These Cincinnati State graduates may soon develop the next food craze
Have you ever wondered who perfects new recipes for things like protein drinks, salad dressing, plant-based meatballs, candy and ice cream? And how they did it?
It starts with kitchen know-how and a background in science. Cincinnati State Technical and Community College has a new Bachelor of Applied Science in Culinary and Food Science and four of the 10 recent graduates talked to WVXU about what they learned and the food they're developing now for local companies like Perfetti Van Melle, Sugar Creek, and Archer Daniels Midland.
Nicole Hatfield now works in West Chester for Sugar Creek in a test kitchen. She thinks back to what she learned at Cincinnati State.
"You hit the ground running from Day One. So, you immediately make that jump from the kitchen to a lab setting and we are immediately making new products like gravies, salad dressings and ice creams," she says.
New food science degree at Cincinnati State
The Culinary and Food Science Lab at Cincinnati State is quiet now because classes in the new Bachelor of Applied Science program don't resume again until the fall. Program Chair Grace Yek shows off the stoves, the sinks and the counters. This is what you would see in a normal commercial kitchen.
Yek points to the other side of the room with beakers, flasks, a high precision scale, a magnetic stirrer, and immersion blender. "Then we have this side of the room where we get a little bit more science-y," she says.
Science-y, because this degree is for future food developers, flavor specialists and more. Students can put their cooking, math, science and engineering skills to use.
It didn't take long for graduate Alicia Manley to get a job in product development at Archer Daniels Midland in Erlanger, Ky. She is working with plant-based foods. "They give me a formula and I put them together. Maybe meatballs, maybe hamburgers, maybe nuggets. And recently I've been doing work with nutrition drinks."
What’s in my food?
Manley and others also learned about technical ingredients while at Cincinnati State. That's all the stuff on the back of the label.
Flour salt is on the shelf. It's used in seasoning blends. Nearby are buffers to lower the pH. In product development it's all about formulation and the ability to repeat the recipe exactly no matter who is making it. A lower pH in food helps prevent it from going bad but it can cause a sour taste. That's where sodium acid sulfate comes in, another ingredient on this shelf.
Ingredients can be complicated to the average consumer. Yek says people are much more discerning now, talking about ultra-processed foods and food safety. She believes the industry needs to do a better job teaching consumers about what's in their food.
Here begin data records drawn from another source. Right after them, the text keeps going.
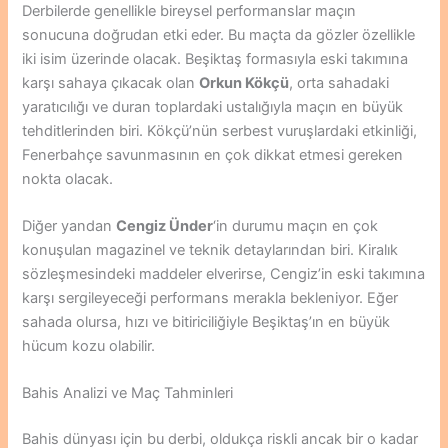
Derbilerde genellikle bireysel performanslar maçın
sonucuna doğrudan etki eder. Bu maçta da gözler özellikle
iki isim üzerinde olacak. Beşiktaş formasıyla eski takımına
karşı sahaya çıkacak olan
Orkun Kökçü
, orta sahadaki
yaratıcılığı ve duran toplardaki ustalığıyla maçın en büyük
tehditlerinden biri. Kökçü’nün serbest vuruşlardaki etkinliği,
Fenerbahçe savunmasının en çok dikkat etmesi gereken
nokta olacak.
Diğer yandan
Cengiz Ünder
‘in durumu maçın en çok
konuşulan magazinel ve teknik detaylarından biri. Kiralık
sözleşmesindeki maddeler elverirse, Cengiz’in eski takımına
karşı sergileyeceği performans merakla bekleniyor. Eğer
sahada olursa, hızı ve bitiriciliğiyle Beşiktaş’ın en büyük
hücum kozu olabilir.
Bahis Analizi ve Maç Tahminleri
Bahis dünyası için bu derbi, oldukça riskli ancak bir o kadar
"When you hear the word 'chemicals,' that tends to alarm a lot of people, right? We need to educate our consuming public that chemicals can mean a whole lot of things," Yek says. "Salt is sodium chloride, table sugar is sucrose, vinegar is acetic acid and there are all kinds of different acids."
Also on the shelf at Cincinnati State are dozens of flavors. Yek says with this degree you could become a flavor specialist.
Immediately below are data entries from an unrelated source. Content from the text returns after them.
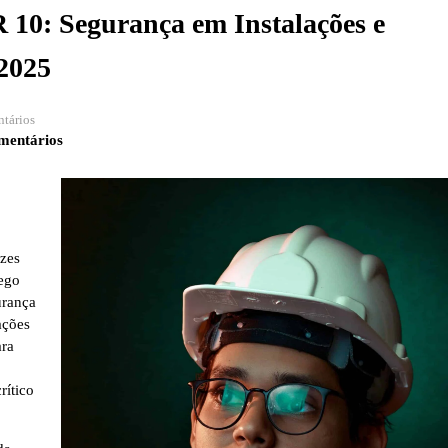
 10: Segurança em Instalações e
 2025
tários
mentários
izes
rego
urança
ações
ara
rítico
Mayra Tafoya is research and development coordinator for candy company Perfetti Van Melle. Tafoya helps develop new flavors and new candy.
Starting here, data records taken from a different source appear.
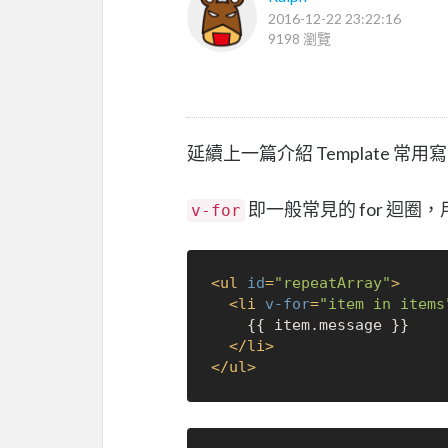
2016-12-22 23:22:16
9198 瀏覽
延續上一篇介紹 Template 
即一般常見的 for 迴圈
v-for
<
ul
id
=
"repeatArray"
>
<
li
v-for
=
"item in items
    {{ item.message }}

</
li
>
</
ul
>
"I've always had a soft spot for confectionaries," she says. "That's something I've always wanted to do."
Graduate Matt Schmidt is working as a culinary intern for Sugar Creek. For his Cincinnati State capstone project, he developed a Cincinnati-style chili cheese sausage.
"FC is killing it. The Bengals are killing it. Now the Reds are killing it. So I thought, what if we had a product that represented Cincinnati?" he says. "Its probably most famous food is Cincinnati-style Skyline or Gold Star chili. So, I reversed-engineered Skyline's recipe and made it from there."
He says in order to develop the recipe he had to eat "so much Skyline" every day.
Look for more new foods
Experts say food companies are now getting back to pre-COVID levels in developing new products. They had to pause because of supply chain issues.
What's resonating with food developers this summer? Cozymeal Magazine reports the trends include island flavors, spicy bakes, new colors and flavors of chocolate, and plant-based chicken.